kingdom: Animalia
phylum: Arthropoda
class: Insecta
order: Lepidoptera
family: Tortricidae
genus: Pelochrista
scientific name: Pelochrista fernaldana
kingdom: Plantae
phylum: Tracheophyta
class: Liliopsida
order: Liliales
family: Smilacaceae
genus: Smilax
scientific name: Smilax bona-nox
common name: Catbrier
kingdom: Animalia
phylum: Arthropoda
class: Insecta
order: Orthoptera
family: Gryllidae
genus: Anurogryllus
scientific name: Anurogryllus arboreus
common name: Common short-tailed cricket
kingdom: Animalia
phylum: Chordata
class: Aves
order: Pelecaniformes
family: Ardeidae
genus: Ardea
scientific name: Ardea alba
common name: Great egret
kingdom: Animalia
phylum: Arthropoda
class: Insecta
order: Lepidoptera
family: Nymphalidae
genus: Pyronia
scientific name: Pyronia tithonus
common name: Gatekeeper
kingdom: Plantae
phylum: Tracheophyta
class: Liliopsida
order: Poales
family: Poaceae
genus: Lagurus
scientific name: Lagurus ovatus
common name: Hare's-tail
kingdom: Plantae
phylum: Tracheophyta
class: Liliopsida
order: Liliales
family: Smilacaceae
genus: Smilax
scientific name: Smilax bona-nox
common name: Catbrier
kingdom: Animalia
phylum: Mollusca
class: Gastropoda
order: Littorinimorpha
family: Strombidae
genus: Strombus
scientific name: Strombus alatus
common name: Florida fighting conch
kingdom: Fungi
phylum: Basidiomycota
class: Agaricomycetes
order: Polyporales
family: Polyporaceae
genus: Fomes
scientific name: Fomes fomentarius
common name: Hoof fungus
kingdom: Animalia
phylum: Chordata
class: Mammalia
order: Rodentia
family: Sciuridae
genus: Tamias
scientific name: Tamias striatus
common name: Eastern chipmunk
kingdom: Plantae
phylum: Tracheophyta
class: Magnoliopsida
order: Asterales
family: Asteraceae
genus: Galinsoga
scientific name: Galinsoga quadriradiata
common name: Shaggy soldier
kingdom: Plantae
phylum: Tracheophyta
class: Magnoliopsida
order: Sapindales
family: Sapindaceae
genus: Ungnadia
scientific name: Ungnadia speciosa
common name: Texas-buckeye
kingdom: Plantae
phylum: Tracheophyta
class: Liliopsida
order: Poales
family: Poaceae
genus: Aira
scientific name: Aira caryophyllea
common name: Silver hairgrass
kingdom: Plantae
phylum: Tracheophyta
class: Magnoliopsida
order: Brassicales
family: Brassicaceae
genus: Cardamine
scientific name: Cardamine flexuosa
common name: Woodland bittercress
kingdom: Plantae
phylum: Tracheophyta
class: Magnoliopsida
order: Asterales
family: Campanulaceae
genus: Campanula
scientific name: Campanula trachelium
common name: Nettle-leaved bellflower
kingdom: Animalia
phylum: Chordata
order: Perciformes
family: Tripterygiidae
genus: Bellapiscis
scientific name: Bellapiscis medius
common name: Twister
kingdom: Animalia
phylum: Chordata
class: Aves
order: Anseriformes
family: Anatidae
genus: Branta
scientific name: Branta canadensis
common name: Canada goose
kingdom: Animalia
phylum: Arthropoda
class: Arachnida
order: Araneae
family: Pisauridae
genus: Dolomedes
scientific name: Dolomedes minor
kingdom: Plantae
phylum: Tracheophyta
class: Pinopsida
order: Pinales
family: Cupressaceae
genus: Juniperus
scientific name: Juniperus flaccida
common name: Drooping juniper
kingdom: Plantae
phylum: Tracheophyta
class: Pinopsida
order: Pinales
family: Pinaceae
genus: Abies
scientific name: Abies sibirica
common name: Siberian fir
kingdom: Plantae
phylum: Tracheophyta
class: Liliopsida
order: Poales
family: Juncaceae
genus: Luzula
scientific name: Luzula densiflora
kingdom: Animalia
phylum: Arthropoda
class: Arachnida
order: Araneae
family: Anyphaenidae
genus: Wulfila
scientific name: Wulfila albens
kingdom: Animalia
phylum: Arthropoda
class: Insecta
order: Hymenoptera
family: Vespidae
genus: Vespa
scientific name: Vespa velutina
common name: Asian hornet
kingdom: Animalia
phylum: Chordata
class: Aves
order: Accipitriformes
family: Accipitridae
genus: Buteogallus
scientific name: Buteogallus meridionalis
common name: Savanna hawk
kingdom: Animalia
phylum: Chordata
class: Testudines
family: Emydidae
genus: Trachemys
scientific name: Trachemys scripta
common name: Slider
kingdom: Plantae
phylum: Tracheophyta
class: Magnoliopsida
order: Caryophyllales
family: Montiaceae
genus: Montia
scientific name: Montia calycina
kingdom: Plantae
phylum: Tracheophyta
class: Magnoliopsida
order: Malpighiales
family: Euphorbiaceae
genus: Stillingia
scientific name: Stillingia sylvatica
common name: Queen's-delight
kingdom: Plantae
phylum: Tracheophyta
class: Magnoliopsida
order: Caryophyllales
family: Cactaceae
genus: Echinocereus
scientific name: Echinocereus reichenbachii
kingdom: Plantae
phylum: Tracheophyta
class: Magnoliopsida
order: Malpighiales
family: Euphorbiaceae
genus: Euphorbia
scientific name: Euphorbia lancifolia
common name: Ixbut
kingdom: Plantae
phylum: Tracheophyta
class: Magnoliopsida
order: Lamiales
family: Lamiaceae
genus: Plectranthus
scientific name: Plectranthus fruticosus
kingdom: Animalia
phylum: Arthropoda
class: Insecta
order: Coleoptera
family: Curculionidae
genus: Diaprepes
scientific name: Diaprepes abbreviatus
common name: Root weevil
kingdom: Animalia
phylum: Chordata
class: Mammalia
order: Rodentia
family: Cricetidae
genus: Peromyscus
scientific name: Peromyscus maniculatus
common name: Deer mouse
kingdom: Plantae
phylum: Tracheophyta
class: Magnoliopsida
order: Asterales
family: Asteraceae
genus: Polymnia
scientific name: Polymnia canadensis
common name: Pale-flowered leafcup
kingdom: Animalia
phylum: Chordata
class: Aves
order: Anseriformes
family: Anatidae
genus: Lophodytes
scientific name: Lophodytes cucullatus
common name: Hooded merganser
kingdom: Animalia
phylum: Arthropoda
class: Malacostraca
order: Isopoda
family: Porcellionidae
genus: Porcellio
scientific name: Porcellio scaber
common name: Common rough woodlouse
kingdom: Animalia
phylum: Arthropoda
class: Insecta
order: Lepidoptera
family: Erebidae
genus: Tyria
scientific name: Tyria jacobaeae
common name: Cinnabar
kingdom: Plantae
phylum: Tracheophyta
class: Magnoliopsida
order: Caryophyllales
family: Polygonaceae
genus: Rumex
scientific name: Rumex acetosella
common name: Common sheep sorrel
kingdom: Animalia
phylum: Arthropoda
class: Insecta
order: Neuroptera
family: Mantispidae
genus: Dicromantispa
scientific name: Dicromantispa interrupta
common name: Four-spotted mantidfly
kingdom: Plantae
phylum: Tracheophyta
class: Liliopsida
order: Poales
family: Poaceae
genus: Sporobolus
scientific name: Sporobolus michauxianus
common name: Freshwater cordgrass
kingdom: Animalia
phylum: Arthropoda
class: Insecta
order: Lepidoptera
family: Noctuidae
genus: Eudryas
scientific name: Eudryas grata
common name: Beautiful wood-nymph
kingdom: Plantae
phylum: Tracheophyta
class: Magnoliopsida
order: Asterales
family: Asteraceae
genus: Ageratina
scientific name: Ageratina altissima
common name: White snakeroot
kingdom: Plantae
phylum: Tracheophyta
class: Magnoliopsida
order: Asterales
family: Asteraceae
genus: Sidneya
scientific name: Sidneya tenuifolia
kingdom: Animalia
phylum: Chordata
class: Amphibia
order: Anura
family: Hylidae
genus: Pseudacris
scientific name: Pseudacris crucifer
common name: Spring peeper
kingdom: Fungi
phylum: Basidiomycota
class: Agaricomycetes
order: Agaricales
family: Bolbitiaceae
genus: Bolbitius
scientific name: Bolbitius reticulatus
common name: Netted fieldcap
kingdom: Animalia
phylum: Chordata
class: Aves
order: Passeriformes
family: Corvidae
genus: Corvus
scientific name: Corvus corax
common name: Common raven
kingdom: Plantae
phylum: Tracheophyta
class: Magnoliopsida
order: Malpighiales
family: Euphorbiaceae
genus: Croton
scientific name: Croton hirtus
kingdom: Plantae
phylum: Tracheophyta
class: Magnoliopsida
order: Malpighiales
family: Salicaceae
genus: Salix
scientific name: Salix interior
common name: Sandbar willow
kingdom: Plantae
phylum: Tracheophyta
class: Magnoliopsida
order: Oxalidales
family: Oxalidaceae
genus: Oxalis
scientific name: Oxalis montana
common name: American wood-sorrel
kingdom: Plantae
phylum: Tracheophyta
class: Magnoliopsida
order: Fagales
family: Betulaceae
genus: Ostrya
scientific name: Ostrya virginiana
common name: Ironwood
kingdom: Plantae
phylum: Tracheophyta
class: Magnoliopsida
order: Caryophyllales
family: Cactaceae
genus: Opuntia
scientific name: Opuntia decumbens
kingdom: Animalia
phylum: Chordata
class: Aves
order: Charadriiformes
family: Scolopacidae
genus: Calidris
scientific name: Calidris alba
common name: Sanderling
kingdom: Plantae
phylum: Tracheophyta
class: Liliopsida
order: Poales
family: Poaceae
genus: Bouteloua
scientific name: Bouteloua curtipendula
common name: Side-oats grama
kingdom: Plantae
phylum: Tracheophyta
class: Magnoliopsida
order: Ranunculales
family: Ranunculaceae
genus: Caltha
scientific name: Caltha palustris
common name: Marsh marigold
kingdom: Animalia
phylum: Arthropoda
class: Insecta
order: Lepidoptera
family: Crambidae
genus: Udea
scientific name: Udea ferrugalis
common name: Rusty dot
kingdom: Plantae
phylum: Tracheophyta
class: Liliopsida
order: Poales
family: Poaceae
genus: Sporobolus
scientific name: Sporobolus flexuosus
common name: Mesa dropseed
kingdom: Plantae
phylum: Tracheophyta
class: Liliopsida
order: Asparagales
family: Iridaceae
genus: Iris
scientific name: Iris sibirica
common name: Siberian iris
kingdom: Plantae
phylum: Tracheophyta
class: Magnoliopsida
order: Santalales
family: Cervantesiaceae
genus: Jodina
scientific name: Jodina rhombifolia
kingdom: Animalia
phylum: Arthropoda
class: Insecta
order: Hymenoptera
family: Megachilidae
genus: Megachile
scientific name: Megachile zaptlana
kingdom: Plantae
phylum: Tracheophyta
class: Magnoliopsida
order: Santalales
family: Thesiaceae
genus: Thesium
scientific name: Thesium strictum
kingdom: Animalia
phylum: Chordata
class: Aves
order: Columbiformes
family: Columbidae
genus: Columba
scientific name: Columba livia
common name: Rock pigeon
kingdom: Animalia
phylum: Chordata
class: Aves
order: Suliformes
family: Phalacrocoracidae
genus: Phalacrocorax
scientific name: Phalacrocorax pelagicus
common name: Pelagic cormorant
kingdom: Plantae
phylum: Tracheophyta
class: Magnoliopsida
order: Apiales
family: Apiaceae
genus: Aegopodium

# TASK GOAL:
Please reproduce the listing word for word, starting with its first line and going on through the line that contains "order: Orthoptera".

# OUTPUT OF THE TASK:
kingdom: Animalia
phylum: Arthropoda
class: Insecta
order: Lepidoptera
family: Tortricidae
genus: Pelochrista
scientific name: Pelochrista fernaldana
kingdom: Plantae
phylum: Tracheophyta
class: Liliopsida
order: Liliales
family: Smilacaceae
genus: Smilax
scientific name: Smilax bona-nox
common name: Catbrier
kingdom: Animalia
phylum: Arthropoda
class: Insecta
order: Orthoptera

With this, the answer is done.